## TASK GOAL
Everything in the records below except the pictures must be written out exactly.
START RECORDS TO USE
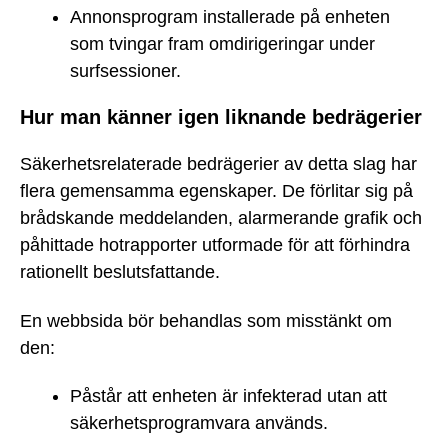
Annonsprogram installerade på enheten
som tvingar fram omdirigeringar under
surfsessioner.
Hur man känner igen liknande bedrägerier
Säkerhetsrelaterade bedrägerier av detta slag har
flera gemensamma egenskaper. De förlitar sig på
brådskande meddelanden, alarmerande grafik och
påhittade hotrapporter utformade för att förhindra
rationellt beslutsfattande.
En webbsida bör behandlas som misstänkt om
den:
Påstår att enheten är infekterad utan att
säkerhetsprogramvara används.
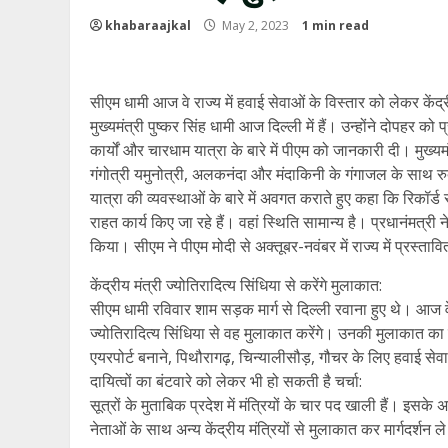
khabaraajkal
May 2, 2023
1 min read
सीएम धामी आज वे राज्य में हवाई सेवाओं के विस्तार को लेकर केंद्
मुख्यमंत्री पुष्कर सिंह धामी आज दिल्ली में हैं। उन्होंने दोपहर को 
कार्यों और चारधाम यात्रा के बारे में पीएम को जानकारी दी। मुख्
गंगोत्री यमुनोत्री, अलकनंदा और मंदाकिनी के गंगाजल के साथ रुद
यात्रा की व्यवस्थाओं के बारे में अवगत कराते हुए कहा कि रिकॉर्ड स
राहत कार्य किए जा रहे हैं। वहां स्थिति सामान्य है। प्रधानंमत्री
किया। सीएम ने पीएम मोदी से अक्तूबर-नवंबर में राज्य में प्रस्
केंद्रीय मंत्री ज्योतिरादित्य सिंधिया से करेंगे मुलाकात:
सीएम धामी रविवार शाम सड़क मार्ग से दिल्ली रवाना हुए थे। आज वे
ज्योतिरादित्य सिंधिया से वह मुलाकात करेंगे। उनकी मुलाकात का स
एयरपोर्ट बनाने, पिथौरागढ़, चिन्यालीसौड़, गौचर के लिए हवाई सेवा
दायित्वों का बंटवारे को लेकर भी हो सकती है चर्चा:
सूत्रों के मुताबिक प्रदेश में मंत्रियों के चार पद खाली हैं। इसके 
नेताओं के साथ अन्य केंद्रीय मंत्रियों से मुलाकात कर मार्गदर्शन ल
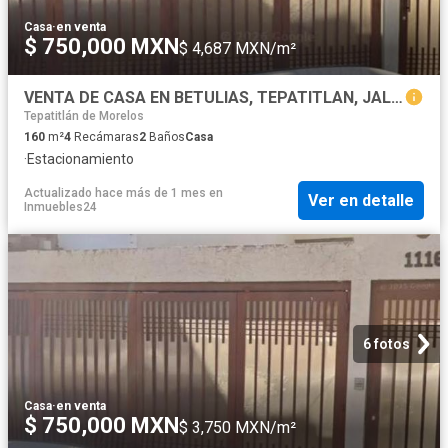
Casa
·
en venta
$ 750,000 MXN
$ 4,687 MXN/m²
VENTA DE CASA EN BETULIAS, TEPATITLAN, JALISCO
Tepatitlán de Morelos
160
m²
4
Recámaras
2
Baños
Casa
·
Estacionamiento
Actualizado hace más de 1 mes
en
Ver en detalle
Inmuebles24
6 fotos
Casa
·
en venta
$ 750,000 MXN
$ 3,750 MXN/m²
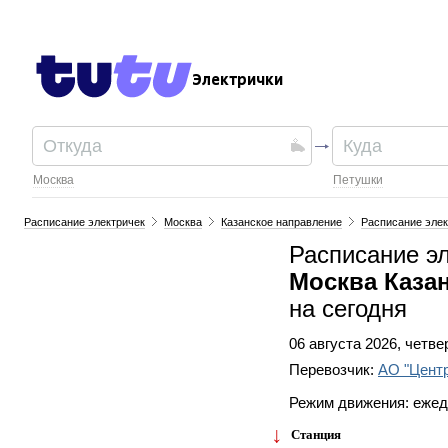
Электрички
Москва
Петушки
Расписание электричек
Москва
Казанское направление
Расписание элек
Расписание э
Москва Каза
на сегодня
06 августа 2026, четве
Перевозчик:
АО "Цент
Режим движения: еже
Станция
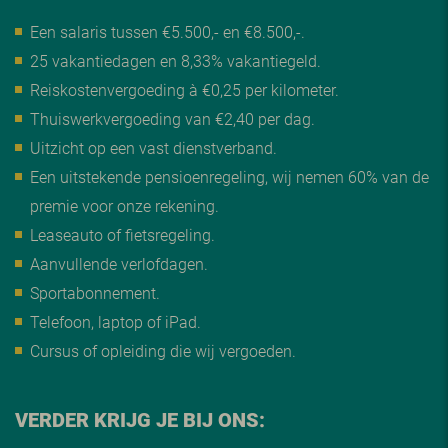
Een salaris tussen €5.500,- en €8.500,-.
25 vakantiedagen en 8,33% vakantiegeld.
Reiskostenvergoeding à €0,25 per kilometer.
Thuiswerkvergoeding van €2,40 per dag.
Uitzicht op een vast dienstverband.
Een uitstekende pensioenregeling, wij nemen 60% van de
premie voor onze rekening.
Leaseauto of fietsregeling.
Aanvullende verlofdagen.
Sportabonnement.
Telefoon, laptop of iPad.
Cursus of opleiding die wij vergoeden.
VERDER KRIJG JE BIJ ONS:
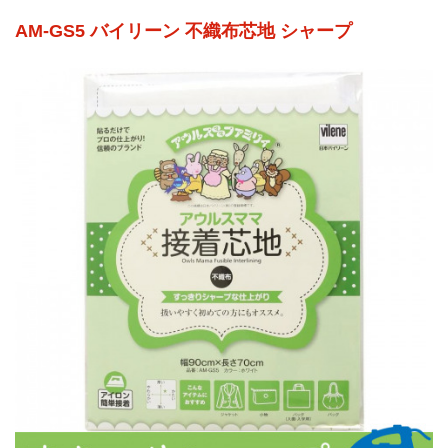
AM-GS5 バイリーン 不織布芯地 シャープ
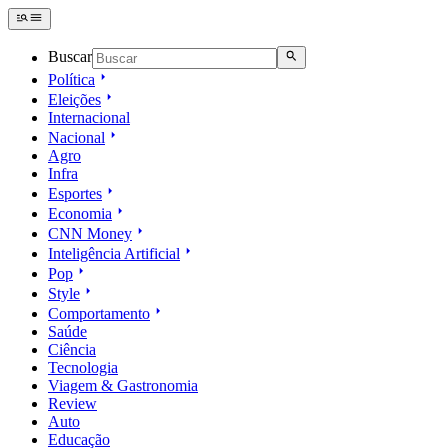
Buscar
Política
Eleições
Internacional
Nacional
Agro
Infra
Esportes
Economia
CNN Money
Inteligência Artificial
Pop
Style
Comportamento
Saúde
Ciência
Tecnologia
Viagem & Gastronomia
Review
Auto
Educação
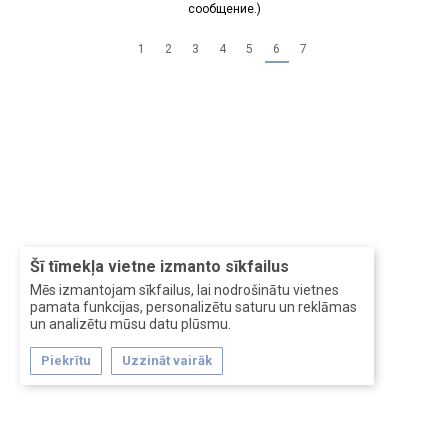
сообщение.)
1
2
3
4
5
6
7
Šī tīmekļa vietne izmanto sīkfailus
Mēs izmantojam sīkfailus, lai nodrošinātu vietnes
pamata funkcijas, personalizētu saturu un reklāmas
un analizētu mūsu datu plūsmu.
Piekrītu
Uzzināt vairāk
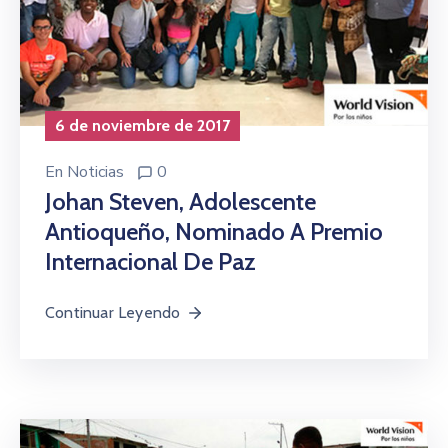
6 de noviembre de 2017
En
Noticias
0
Johan Steven, Adolescente
Antioqueño, Nominado A Premio
Internacional De Paz
Continuar Leyendo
END RECORDS TO USE
## WRITTEN SOLUTION
Annonsprogram installerade på enheten
som tvingar fram omdirigeringar under
surfsessioner.
Hur man känner igen liknande bedrägerier
Säkerhetsrelaterade bedrägerier av detta slag har
flera gemensamma egenskaper. De förlitar sig på
brådskande meddelanden, alarmerande grafik och
påhittade hotrapporter utformade för att förhindra
rationellt beslutsfattande.
En webbsida bör behandlas som misstänkt om
den:
Påstår att enheten är infekterad utan att
säkerhetsprogramvara används.
khabaraajkal
May 2, 2023
1 min read
सीएम धामी आज वे राज्य में हवाई सेवाओं के विस्तार को लेकर केंद्
मुख्यमंत्री पुष्कर सिंह धामी आज दिल्ली में हैं। उन्होंने दोपहर को 
कार्यों और चारधाम यात्रा के बारे में पीएम को जानकारी दी। मुख्
गंगोत्री यमुनोत्री, अलकनंदा और मंदाकिनी के गंगाजल के साथ रुद
यात्रा की व्यवस्थाओं के बारे में अवगत कराते हुए कहा कि रिकॉर्ड स
राहत कार्य किए जा रहे हैं। वहां स्थिति सामान्य है। प्रधानंमत्री
किया। सीएम ने पीएम मोदी से अक्तूबर-नवंबर में राज्य में प्रस्
केंद्रीय मंत्री ज्योतिरादित्य सिंधिया से करेंगे मुलाकात:
सीएम धामी रविवार शाम सड़क मार्ग से दिल्ली रवाना हुए थे। आज वे
ज्योतिरादित्य सिंधिया से वह मुलाकात करेंगे। उनकी मुलाकात का स
एयरपोर्ट बनाने, पिथौरागढ़, चिन्यालीसौड़, गौचर के लिए हवाई सेवा
दायित्वों का बंटवारे को लेकर भी हो सकती है चर्चा:
सूत्रों के मुताबिक प्रदेश में मंत्रियों के चार पद खाली हैं। इसके 
नेताओं के साथ अन्य केंद्रीय मंत्रियों से मुलाकात कर मार्गदर्शन ल
Casa
·
en venta
$ 750,000 MXN
$ 4,687 MXN/m²
VENTA DE CASA EN BETULIAS, TEPATITLAN, JALISCO
Tepatitlán de Morelos
160
m²
4
Recámaras
2
Baños
Casa
·
Estacionamiento
Actualizado hace más de 1 mes
en
Ver en detalle
Inmuebles24
6 fotos
Casa
·
en venta
$ 750,000 MXN
$ 3,750 MXN/m²
Электрички
Москва
Петушки
Расписание электричек
Москва
Казанское направление
Расписание элек
Расписание э
Москва Каза
на сегодня
06 августа 2026, четве
Перевозчик:
АО "Цент
Режим движения: еже
Станция
Een salaris tussen €5.500,- en €8.500,-.
25 vakantiedagen en 8,33% vakantiegeld.
Reiskostenvergoeding à €0,25 per kilometer.
Thuiswerkvergoeding van €2,40 per dag.
Uitzicht op een vast dienstverband.
Een uitstekende pensioenregeling, wij nemen 60% van de
premie voor onze rekening.
Leaseauto of fietsregeling.
Aanvullende verlofdagen.
Sportabonnement.
Telefoon, laptop of iPad.
Cursus of opleiding die wij vergoeden.
VERDER KRIJG JE BIJ ONS:
AM-GS5 バイリーン 不織布芯地 シャープ
Buscar
Política
Eleições
Internacional
Nacional
Agro
Infra
Esportes
Economia
CNN Money
Inteligência Artificial
Pop
Style
Comportamento
Saúde
Ciência
Tecnologia
Viagem & Gastronomia
Review
Auto
Educação
сообщение.)
1
2
3
4
5
6
7
Šī tīmekļa vietne izmanto sīkfailus
Mēs izmantojam sīkfailus, lai nodrošinātu vietnes
pamata funkcijas, personalizētu saturu un reklāmas
un analizētu mūsu datu plūsmu.
Piekrītu
Uzzināt vairāk
6 de noviembre de 2017
En
Noticias
0
Johan Steven, Adolescente
Antioqueño, Nominado A Premio
Internacional De Paz
Continuar Leyendo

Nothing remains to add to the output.